▸ **PROBLEMAS A RESOLVER**
- 1) ¿Concuerdan con la crónica sobre Nueva York estas afirmaciones? Responde sí o no a cada una y cita textualmente las palabras que lo deciden.
(a) El autor ya había visitado Nueva York antes de este viaje.
(b) Paul Auster murió el 30 de abril.
(c) El vuelo duró casi seis horas.
- 2) Contesta estas preguntas sobre la crónica sobre Nueva York:
(a) ¿Qué libro lleva el autor bajo el brazo?
(b) ¿En qué aeropuerto estuvo en la sala VIP que comparte Delta con Latam?
(c) ¿Qué canción suena cuando se pone los audífonos?
- 3) Prosigue la crónica sobre Nueva York a partir de donde termina.

▸ **EXTRACTO DE ORIGEN**
>>>

Cinco días de verano en Nueva York
Simón Granja Matías
La gente camina rápido, pasa a mi lado con afán, me choca, lleva café en una mano y en la otra un celular. Y ahí estoy yo, parado en la mitad de Manhattan, leyendo unas placas de bronce que están en el piso. Pienso que por ahí caminaron personajes que siempre he admirado, que ya no existen, o que si existen, no están ahí mismo mirando ese piso. Pienso en la muerte, en nacer, en las letras y en las placas. Siempre creí que cuando finalmente visitara Nueva York me encontraría con los escritores Paul Auster y Siri Hustvedt, y que, por alguna casualidad, por el azar del que tanto hablaba Auster, conversaría con ellos. Pero Auster murió hace unos meses, el 30 de abril. Así que pienso que en este viaje serán las palabras de La música del azar las que me acompañarán, y ahí lo llevo, bajo el brazo.
Soy el único periodista del grupo invitado por New York City Tourism que está por primera vez en la Gran Manzana, y me preguntan qué tal me ha parecido hasta el momento. Hasta ahora llevo solo unas 6 horas en la ciudad y he visto lo que vi desde el Uber que me llevó desde el hotel hasta el Four Twenty Five by Jean-Georges Vongerichten, un reputado chef francés.
Un viaje de primera clase con Delta
Después de un vuelo rapidísimo, porque el piloto, al parecer, iba afanadísimo e hizo un vuelo que usualmente toma casi seis horas en cinco. Aunque, para ser honesto, ni lo noté porque volé en primera clase de Delta, donde pude disfrutar de unas buenas bebidas, de una silla que se reclina completamente, y de la mejor comida que he comido jamás en un avión. Sumado a que en el aeropuerto El Dorado estuve en la sala VIP que comparte Delta con Latam y disfruté de unos excelentes vinos. Así que el cansancio del vuelo era casi mínimo y mi amargura usual estaba en off. Mi respuesta es que, por más raro que suene, siempre había pensado que iba a visitar Nueva York en invierno y vivir la ciudad como en “Mi pobre angelito”. Así que ver la ciudad soleada, con calor y gente en shorts resulta un poco contrario a esa idea, pero estoy sorprendido por los enormes edificios.
Salgo a la selva de cemento con el corazón arrugado porque es la primera vez que me separo de mi esposa y de mi bebé, que tiene tan solo cuatro meses de nacida. Pero acá estoy y pienso: “¿Qué es un viaje sin banda sonora?”. Aunque quiero escuchar los sonidos de la ciudad, prefiero escucharlos de fondo; me pongo mis audífonos y suena Take Five, del Dave Brubeck Quartet. El nombre de la canción se debe a que este genio del jazz, que grabó en los estudios de Columbia en la Calle 30, a unas pocas cuadras de donde estoy, utiliza un compás inusual de metro quíntuple.

<<<

▸ **Contenido transcrito de las páginas**
>>>

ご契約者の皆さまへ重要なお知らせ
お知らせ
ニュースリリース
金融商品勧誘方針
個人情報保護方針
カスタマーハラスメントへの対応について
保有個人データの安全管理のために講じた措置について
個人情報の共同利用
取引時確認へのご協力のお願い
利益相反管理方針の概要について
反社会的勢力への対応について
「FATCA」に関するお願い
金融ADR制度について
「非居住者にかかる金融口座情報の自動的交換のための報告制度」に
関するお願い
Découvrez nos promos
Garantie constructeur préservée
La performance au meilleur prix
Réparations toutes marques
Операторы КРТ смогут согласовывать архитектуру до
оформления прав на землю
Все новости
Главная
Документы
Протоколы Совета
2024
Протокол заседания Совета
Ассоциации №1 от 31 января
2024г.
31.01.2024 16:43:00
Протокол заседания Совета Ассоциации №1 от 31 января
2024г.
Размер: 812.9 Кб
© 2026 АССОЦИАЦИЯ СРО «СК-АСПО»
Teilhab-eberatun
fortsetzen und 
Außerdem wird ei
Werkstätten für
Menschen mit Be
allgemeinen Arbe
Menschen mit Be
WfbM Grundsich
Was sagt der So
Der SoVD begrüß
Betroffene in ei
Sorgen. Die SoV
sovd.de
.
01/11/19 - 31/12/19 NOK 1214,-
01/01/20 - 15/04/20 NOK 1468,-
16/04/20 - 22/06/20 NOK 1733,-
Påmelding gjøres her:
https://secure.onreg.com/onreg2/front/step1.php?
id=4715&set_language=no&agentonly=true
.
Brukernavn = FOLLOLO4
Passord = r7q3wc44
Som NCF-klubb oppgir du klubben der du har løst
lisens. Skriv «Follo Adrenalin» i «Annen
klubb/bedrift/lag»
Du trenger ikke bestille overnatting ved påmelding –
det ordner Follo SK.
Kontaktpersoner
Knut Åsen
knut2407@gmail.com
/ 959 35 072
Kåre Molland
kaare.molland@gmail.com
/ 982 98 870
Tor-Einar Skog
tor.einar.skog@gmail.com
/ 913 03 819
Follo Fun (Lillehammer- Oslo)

<<<
>>>

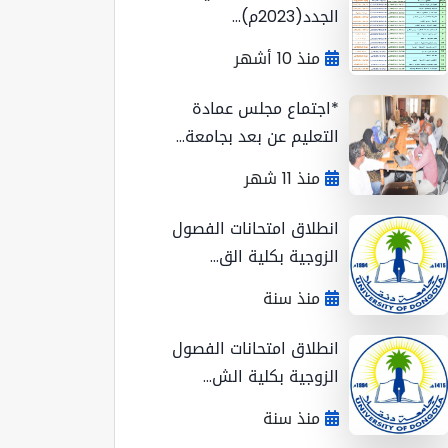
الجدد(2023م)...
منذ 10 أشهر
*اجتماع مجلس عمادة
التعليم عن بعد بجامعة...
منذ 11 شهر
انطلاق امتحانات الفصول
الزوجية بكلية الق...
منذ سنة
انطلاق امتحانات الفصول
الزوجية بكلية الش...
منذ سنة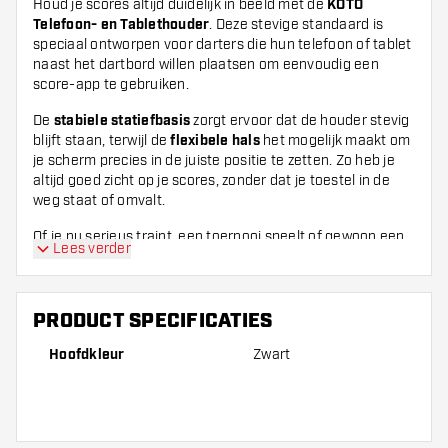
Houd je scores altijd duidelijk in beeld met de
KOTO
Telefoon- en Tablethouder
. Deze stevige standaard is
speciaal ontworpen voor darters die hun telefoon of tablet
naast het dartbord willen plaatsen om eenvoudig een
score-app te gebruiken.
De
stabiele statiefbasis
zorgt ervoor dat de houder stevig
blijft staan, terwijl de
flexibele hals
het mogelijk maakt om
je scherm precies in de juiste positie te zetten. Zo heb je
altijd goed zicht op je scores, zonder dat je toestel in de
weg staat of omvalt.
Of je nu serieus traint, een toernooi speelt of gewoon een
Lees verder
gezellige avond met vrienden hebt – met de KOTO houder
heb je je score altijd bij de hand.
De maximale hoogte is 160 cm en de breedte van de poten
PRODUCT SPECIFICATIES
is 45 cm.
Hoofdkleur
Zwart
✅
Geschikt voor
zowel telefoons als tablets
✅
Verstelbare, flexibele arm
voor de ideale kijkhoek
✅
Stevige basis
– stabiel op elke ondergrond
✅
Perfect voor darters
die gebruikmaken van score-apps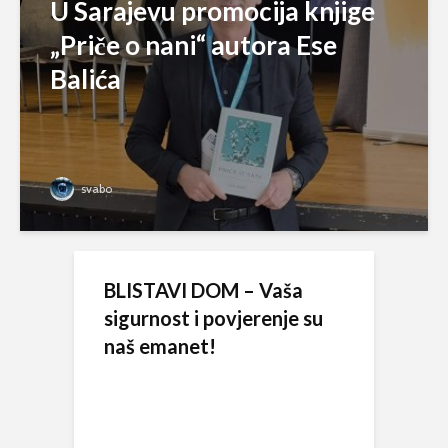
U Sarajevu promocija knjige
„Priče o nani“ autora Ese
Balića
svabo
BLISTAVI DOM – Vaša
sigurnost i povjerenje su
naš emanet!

<<<

▸ **RESPUESTAS ESCRITAS**
- 1)
(a) No: "Soy el único periodista del grupo invitado por New York City Tourism que está por primera vez en la Gran Manzana".
(b) Sí: "Pero Auster murió hace unos meses, el 30 de abril."
(c) No: "hizo un vuelo que usualmente toma casi seis horas en cinco".

- 2)
(a) La música del azar.
(b) En el aeropuerto El Dorado.
(c) Take Five, del Dave Brubeck Quartet.

- 3)
Como la entrada al Met de prensa es por otro lado, empiezo el recorrido sin rumbo. Recuerdo que Auster decía: “Estamos gobernados por las fuerzas del azar y la coincidencia”, así que me dejo llevar. Camino entre esculturas romanas, pasadizos egipcios, hasta que me encuentro en la Sala de Arte Moderno y Contemporáneo, y sin más, escondido detrás de un grupo de turistas asiáticos, veo un Gauguin. De ahí paso a un Cézanne, a un Velázquez, a una obra del Greco, y luego me encuentro con una bebé pintada por Van Gogh; pienso en mi hija. Tengo la mandíbula desencajada de ver tantas obras de arte que siempre soñé tener al alcance de la mirada.
Mi tiempo libre se agota, pero no quiero ir en Uber ni en bus. Estoy al lado del Central Park, es una tarde soleada de verano en Nueva York, el clima es agradable y acabo de ver grandes obras de arte que siempre había soñado ver. Recuerdo la película que vi en el avión, se llama “Días perfectos” de Wim Wenders, y en ella se hace un homenaje a “Vida contemplativa”, libro del filósofo coreano Byung-Chul Han en el que habla sobre la vida sencilla, sobre el goce de no hacer nada, de caminar por el simple hecho de caminar.
Así que, con esa filosofía debajo del brazo, camino y me detengo a ver la luz que traspasa las hojas, a tomar fotos del contraste entre la vegetación y el cemento. Me encuentro con la librería Strand, que tiene varias sedes, pero una de las más particulares es esta, pues se encuentra al aire libre, y me pierdo entre libros.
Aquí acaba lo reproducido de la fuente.